- Work to complete:
- A) Summarize the technical considerations text in three sentences.
- B) Answer these questions from the technical considerations text:
(i) What do the initialization (.INI) files basically tell RCB?
(ii) In which part of a machine's real memory are RCB's LAN conversational components located?
(iii) What does the abbreviation RIPLMF stand for?

- Source extract:

★ ★ ★

III. Technical Considerations

The delivery system for all pre-execution services including RCB, is a small collection of self supporting, self loading, Intel 80x86 Real Mode architecture, programs, that provide limited emulation of DOS operating system functionality, such that Media Access Control (MAC) device drivers can execute, according to the 3Com/Microsoft LAN Manager Network Driver Interface Specification (NDIS).

The rest of these comments will concentrate on RCB as this service is currently available. While the other PE Services are still in development.

Two of the RCB modules are parameter driven through the use of initialization (.INI) files. The basic purpose of these files, is to tell RCB which modules to load and in what order.

The LAN conversational components of RCB, that is, the modules that "talk" over the LAN, are located in the highest part of a machine's real memory. Their task is to conduct a very brief conversation with a server. This dialog consists of only two messages from RCB. They are; "Find" and "Get File". RCB sends the Find message repeatedly, until a network server recognizes it. The server sends a "Found" message back to RCB, who. in turn, sends the Get File message to the server. This file is commonly called RIPLBOOT.SYS. Upon receipt of this message, the server sends a stream of file segments to RCB. When the last segment of this file has been processed, RCB then gives it control at an entry point dictated by the last segment message. At this point, RCB's job is done. and RIPLBOOT.SYS is free to execute in a completely pristine environment.

A key element in RCB is the RIPL Message Formatter (RIPLMF). This is a program that was developed as a hybrid application program and NDIS protocol device driver. It follows the NDIS spec in its dealings with both PROTMAN and the MAC driver. RIPLMF's relationship to these two other programs is that of a protocol driver, however its real task is to "format" messages and present them to the MAC for delivery "on the wire". Since the other drivers must be made to believe they are working in an NDIS environment, the MF also does some emulation of his own. "BindAndStart" and "InitiateBind", are two areas in which this emulation performed. According to NDIS, a protocol driver must be bound to a MAC driver. Therefore MF must bind to the MAC such that the MAC cannot tell the difference between the MF or a DOS NDIS protocol driver.

★ ★ ★

- Extracted entries:
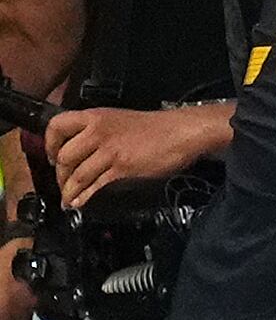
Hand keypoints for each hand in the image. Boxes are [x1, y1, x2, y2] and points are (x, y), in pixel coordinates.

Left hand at [44, 103, 226, 199]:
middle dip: (60, 175)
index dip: (49, 144)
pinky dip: (85, 197)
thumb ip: (97, 132)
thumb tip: (81, 152)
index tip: (52, 156)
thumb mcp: (118, 120)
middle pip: (64, 156)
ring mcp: (109, 150)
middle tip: (63, 184)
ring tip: (69, 200)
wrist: (181, 132)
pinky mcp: (122, 168)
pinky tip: (81, 203)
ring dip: (69, 190)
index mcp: (95, 117)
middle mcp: (97, 132)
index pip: (56, 126)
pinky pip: (95, 185)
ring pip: (77, 174)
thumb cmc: (155, 127)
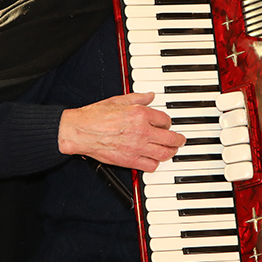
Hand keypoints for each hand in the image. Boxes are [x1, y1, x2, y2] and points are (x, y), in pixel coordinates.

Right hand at [58, 91, 184, 171]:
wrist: (81, 131)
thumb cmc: (95, 116)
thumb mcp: (119, 100)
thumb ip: (138, 98)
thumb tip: (150, 96)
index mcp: (140, 114)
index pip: (165, 119)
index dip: (167, 122)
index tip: (166, 124)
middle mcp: (142, 131)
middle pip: (170, 138)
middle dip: (178, 139)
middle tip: (180, 140)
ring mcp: (137, 147)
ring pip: (164, 153)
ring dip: (171, 152)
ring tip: (172, 150)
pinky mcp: (130, 160)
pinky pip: (151, 166)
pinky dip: (156, 164)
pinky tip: (155, 160)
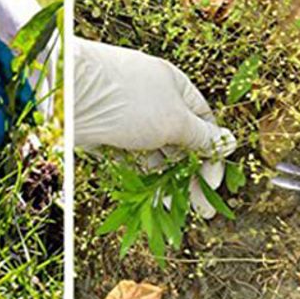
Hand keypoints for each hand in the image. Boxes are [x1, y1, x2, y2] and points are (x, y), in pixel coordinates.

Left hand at [74, 39, 236, 217]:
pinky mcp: (106, 136)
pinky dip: (140, 180)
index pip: (203, 122)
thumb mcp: (174, 120)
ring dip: (165, 183)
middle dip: (190, 177)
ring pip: (154, 155)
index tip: (212, 184)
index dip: (211, 155)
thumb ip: (202, 136)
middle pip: (180, 143)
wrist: (69, 95)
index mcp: (174, 88)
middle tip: (201, 211)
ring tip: (172, 210)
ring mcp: (128, 120)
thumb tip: (230, 143)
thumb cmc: (127, 100)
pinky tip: (147, 201)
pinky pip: (129, 161)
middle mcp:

★ ★ ★

- Answers for the tasks:
- A) All pre-execution services, including RCB, are delivered by a small set of self-loading Intel 80x86 Real Mode programs that emulate enough DOS functionality for Media Access Control (MAC) device drivers to run under NDIS. RCB's LAN components send a "Find" message until a server answers with "Found," then send "Get File," receive the file (commonly called RIPLBOOT.SYS) in segments, and give it control. A key component, the RIPL Message Formatter, acts as a protocol driver toward PROTMAN and the MAC driver, formats messages for the MAC to deliver, and emulates NDIS binding so the MAC cannot tell it from a DOS NDIS protocol driver.

- B)
(i) Which modules to load and in what order.
(ii) The highest part of the machine's real memory.
(iii) RIPL Message Formatter.